--- Excerpted data Enclosed Below ---
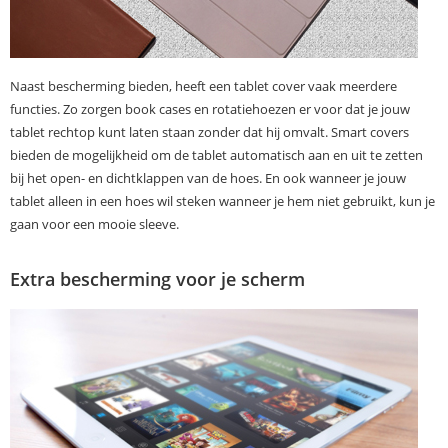
Naast bescherming bieden, heeft een tablet cover vaak meerdere
functies. Zo zorgen book cases en rotatiehoezen er voor dat je jouw
tablet rechtop kunt laten staan zonder dat hij omvalt. Smart covers
bieden de mogelijkheid om de tablet automatisch aan en uit te zetten
bij het open- en dichtklappen van de hoes. En ook wanneer je jouw
tablet alleen in een hoes wil steken wanneer je hem niet gebruikt, kun je
gaan voor een mooie sleeve.
Extra bescherming voor je scherm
--- End of Enclosed Excerpted data ---
Job - Copy each line of the records above that carries the word "tablet".

Response area -
Naast bescherming bieden, heeft een tablet cover vaak meerdere
tablet rechtop kunt laten staan zonder dat hij omvalt. Smart covers
bieden de mogelijkheid om de tablet automatisch aan en uit te zetten
tablet alleen in een hoes wil steken wanneer je hem niet gebruikt, kun je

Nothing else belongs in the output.